The last three months of the year still tally the largest share of turkey eaten in the U.S., when 30 percent of the country’s 240 millions turkeys meet the fork and knife. But increasingly, Americans tuck in to turkey year-round, the National Turkey Federation reports, eating an annual average of 16 pounds per person.
The states that produce the most turkey are North Carolina, Minnesota and Arkansas.
As the only animal to receive a presidential pardon, the turkey holds a special fascination for Americans, dating back to Benjamin Franklin, who, in a letter to his daughter, suggested the turkey trumped the bald eagle as our national symbol. The turkey, he argued, was an indigenous bird.
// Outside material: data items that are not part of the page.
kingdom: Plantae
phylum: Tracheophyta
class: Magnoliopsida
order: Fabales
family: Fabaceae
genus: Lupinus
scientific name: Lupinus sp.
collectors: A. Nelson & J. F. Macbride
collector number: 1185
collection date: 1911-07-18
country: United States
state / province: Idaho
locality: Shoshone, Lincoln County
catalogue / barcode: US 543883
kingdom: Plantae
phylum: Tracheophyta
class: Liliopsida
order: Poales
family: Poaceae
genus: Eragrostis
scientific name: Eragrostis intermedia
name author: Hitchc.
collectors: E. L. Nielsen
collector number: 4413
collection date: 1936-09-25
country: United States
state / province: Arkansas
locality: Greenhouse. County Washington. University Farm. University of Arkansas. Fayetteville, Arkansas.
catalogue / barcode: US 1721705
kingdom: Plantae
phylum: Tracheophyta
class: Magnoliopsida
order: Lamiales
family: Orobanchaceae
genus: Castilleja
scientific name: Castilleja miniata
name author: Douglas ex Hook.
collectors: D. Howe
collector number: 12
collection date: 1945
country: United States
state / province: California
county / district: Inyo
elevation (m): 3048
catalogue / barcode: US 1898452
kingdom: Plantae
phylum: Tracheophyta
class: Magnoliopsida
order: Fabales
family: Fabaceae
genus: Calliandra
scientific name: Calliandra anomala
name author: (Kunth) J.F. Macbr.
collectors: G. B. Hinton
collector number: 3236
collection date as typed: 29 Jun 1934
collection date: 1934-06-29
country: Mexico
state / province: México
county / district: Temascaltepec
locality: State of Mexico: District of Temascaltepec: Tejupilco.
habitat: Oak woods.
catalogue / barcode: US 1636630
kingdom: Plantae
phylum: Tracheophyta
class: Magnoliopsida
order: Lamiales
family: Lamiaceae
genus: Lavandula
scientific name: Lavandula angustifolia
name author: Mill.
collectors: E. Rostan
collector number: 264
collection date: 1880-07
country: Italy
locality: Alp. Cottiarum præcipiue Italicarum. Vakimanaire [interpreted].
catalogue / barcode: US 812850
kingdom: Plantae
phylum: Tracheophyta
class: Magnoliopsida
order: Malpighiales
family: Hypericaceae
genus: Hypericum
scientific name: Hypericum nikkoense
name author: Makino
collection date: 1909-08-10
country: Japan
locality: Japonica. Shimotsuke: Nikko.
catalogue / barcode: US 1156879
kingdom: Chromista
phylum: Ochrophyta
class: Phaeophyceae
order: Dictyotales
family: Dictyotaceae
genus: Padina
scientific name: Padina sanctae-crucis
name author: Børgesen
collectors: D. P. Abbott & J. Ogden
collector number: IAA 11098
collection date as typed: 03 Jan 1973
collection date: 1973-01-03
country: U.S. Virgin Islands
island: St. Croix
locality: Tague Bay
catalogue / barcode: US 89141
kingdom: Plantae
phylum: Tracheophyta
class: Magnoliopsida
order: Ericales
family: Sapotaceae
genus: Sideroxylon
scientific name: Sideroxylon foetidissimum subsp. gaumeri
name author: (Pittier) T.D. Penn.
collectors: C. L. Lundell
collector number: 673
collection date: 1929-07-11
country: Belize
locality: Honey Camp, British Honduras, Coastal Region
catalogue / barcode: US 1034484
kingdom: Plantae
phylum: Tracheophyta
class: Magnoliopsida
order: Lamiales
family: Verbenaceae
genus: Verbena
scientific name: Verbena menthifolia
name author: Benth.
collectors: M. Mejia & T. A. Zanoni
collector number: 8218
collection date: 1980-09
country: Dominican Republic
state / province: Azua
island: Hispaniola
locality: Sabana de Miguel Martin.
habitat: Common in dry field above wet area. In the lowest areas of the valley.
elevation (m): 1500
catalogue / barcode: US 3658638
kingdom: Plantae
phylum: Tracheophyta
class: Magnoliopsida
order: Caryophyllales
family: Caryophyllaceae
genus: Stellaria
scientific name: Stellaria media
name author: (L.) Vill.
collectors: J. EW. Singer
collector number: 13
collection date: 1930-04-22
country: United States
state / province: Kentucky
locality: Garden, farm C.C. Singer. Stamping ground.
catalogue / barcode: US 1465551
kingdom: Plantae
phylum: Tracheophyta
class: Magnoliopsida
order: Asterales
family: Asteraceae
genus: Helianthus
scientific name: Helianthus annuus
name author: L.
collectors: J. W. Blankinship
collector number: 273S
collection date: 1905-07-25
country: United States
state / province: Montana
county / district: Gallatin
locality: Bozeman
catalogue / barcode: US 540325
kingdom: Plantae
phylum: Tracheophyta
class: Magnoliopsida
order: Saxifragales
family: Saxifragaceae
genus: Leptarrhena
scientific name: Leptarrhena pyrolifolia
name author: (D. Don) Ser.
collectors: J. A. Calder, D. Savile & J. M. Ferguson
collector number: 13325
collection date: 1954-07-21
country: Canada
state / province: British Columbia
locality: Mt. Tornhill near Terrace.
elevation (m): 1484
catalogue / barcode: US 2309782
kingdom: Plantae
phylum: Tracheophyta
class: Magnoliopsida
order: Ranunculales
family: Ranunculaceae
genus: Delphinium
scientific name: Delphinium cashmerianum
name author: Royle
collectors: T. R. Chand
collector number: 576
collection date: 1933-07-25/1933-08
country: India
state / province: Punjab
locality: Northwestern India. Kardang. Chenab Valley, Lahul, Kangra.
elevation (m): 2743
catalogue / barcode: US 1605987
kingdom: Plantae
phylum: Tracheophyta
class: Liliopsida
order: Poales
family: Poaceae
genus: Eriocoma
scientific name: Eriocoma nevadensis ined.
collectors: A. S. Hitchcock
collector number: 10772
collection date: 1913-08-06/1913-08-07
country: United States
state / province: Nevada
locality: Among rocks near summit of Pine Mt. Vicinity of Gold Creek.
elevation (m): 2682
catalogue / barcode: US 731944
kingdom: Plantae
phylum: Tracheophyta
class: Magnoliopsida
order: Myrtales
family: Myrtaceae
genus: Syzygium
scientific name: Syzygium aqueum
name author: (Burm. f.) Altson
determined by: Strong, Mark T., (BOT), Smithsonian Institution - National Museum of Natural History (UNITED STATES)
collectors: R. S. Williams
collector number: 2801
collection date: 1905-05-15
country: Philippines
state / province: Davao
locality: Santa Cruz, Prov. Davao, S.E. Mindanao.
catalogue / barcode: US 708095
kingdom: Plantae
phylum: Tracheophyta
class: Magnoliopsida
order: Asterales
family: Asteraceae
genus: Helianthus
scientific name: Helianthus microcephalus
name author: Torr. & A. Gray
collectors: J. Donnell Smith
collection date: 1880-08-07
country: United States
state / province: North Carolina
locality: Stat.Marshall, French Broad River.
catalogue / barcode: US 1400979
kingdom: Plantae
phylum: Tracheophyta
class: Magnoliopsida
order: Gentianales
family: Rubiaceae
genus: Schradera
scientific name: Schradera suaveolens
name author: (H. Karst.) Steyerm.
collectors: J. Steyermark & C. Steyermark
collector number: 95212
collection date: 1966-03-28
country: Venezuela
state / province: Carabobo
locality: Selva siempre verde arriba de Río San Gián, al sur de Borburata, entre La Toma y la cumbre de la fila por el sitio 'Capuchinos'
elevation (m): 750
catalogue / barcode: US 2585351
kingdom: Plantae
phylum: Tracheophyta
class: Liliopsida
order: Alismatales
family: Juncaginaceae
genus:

Heritage turkey breeders might second that notion. In the past 20 years, regional turkey farmers have worked to restore traditional breeds of turkey, such as the Bourbon Red and the Black Spanish. These are the ancestors of the Broad-breasted White turkey, which makes up the majority of turkeys sold at the supermarket.
We work with two California heritage turkey breeders, Diestel Turkey Ranch in Sonora and Pitman Family Farms, sold as Mary’s Turkey, in the San Joaquin Valley. They produce turkeys with outstanding flavor and texture that roast just as easily as the mass-market brands.
The USDA differentiates between the male, or tom, turkey and the female, the hen. Even though the bird is often referred to as “Tom Turkey,” most grocery stores sell hens. Turkeys sell by their weight, anywhere from eight pounds to 24 pounds. Toms start at 16 pounds; hens can be as small as eight pounds.
Ducks and Geese
Foie gras lovers rejoiced in California in 2015 when the state reversed its ban on the gourmet liver. Made from duck liver or, traditionally, goose liver, foie gras and the ducks associated with it had been off the table for Californians since 2012, even though some rebellious chefs disguised the delicacy on the menu and continued to serve it.
The foie gras ban gave ducks and geese a high profile in the media, perhaps unusually so, because Americans eat only about one third of a pound of duck annually per capita, even less foie gras and much less goose. Too bad, because these succulent birds, cooked properly, create a delicious diversion from chicken and turkey.
The Pekin duck, which was the first breed introduced to America, is the most common duck breed in the country. In California, duck lovers are more likely to find the Muscovy breed, a leaner but tasty bird. When the two breeds are crossed, they create a sterile species named a mulard, or moulard, which is preferred for foie gras.
Like chickens and turkeys, ducks and geese receive three voluntary grades from the USDA: A, B and C. The A grade is likely the only one a shopper will see at the market.
Ducks fall into three categories: broiler/fryer, under eight weeks old with a weight between three and six pounds; roaster, up to 16 weeks old, weighing between four and eight pounds; and mature ducks, six months or older, which, if not used for breeding, are used for processed foods. Both the drake (male) and the hen (female) fit these categories.
Geese divide between young goose and gosling, with the gosling weighing in around 8 pounds and the young goose hitting 12 to 14 pounds. Mature geese are reserved for processed products. Although linguistically the male goose is a gander, according to the USDA, either sex conforms to the three classes of goose.
Guinea fowl, pheasant, squab (or pigeon) and quail make up the game bird category, traditionally hunted but more likely farm-raised today for the foodservice industry. The smallest of these is the quail, which weighs from three to seven ounces. The largest is the pheasant, which can weigh up to four pounds. All the game birds have white and dark meat, although pheasant legs are rarely served because of their tough tendons.
Like chickens, most game birds can be roasted or braised. Quail, which can be purchased semi-boneless, with only the wings and leg bones remaining, make a nice option for the grill.